Records for this task -

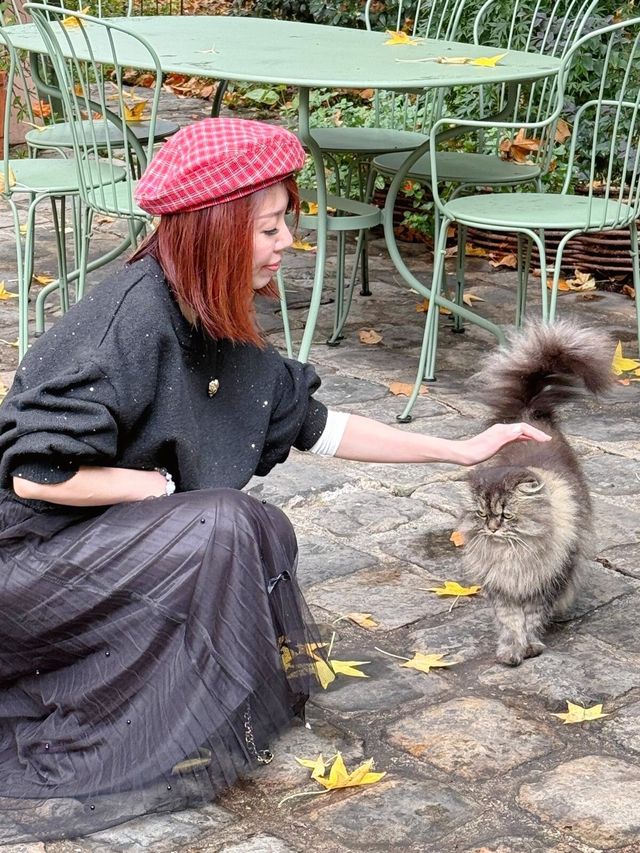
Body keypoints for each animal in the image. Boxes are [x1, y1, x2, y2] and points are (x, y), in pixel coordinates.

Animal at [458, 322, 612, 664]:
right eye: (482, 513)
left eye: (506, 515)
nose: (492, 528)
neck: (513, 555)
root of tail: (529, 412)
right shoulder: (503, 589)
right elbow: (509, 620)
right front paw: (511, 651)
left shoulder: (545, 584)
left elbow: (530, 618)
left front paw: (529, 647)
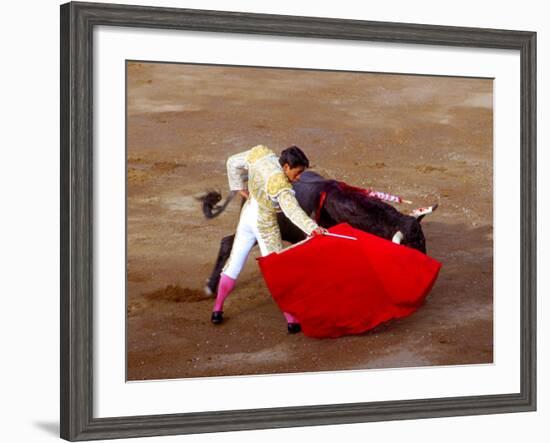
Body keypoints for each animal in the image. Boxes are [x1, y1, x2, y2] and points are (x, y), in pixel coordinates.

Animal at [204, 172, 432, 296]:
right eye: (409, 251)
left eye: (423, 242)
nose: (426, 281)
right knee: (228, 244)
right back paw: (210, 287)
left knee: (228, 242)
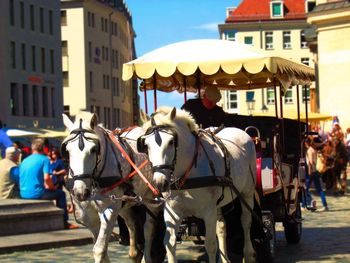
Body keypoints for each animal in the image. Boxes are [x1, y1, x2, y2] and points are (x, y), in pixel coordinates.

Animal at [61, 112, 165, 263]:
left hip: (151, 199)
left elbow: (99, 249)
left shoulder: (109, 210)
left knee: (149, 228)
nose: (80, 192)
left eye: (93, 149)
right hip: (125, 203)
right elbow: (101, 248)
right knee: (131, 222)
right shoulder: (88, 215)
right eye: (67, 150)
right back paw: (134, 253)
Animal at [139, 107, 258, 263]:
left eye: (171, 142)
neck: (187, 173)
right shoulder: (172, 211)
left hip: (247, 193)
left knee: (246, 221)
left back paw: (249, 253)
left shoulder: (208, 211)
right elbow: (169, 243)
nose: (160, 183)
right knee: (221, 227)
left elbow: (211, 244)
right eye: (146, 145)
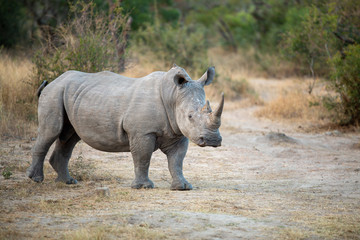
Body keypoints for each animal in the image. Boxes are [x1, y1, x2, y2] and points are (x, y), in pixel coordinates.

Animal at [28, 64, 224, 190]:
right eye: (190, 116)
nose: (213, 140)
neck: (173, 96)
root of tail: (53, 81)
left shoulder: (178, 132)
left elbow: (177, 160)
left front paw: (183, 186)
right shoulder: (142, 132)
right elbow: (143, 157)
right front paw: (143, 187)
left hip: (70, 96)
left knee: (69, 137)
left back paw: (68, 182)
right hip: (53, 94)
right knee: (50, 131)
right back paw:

Exercise directions -
Word for word, write out the lines above running from the one with "right shoulder: (503, 589)" up to and including the one with "nose: (426, 281)". Drop any picture.

Task solution -
right shoulder: (503, 589)
right elbow: (509, 620)
right front paw: (511, 651)
left shoulder: (545, 584)
left elbow: (530, 618)
left front paw: (529, 647)
Body keypoints for each animal in the image. Boxes are [x1, y1, x2, y2] and points are (x, y), in pixel coordinates.

Animal at [204, 172, 432, 296]:
right eye: (409, 251)
left eye: (423, 242)
nose: (426, 281)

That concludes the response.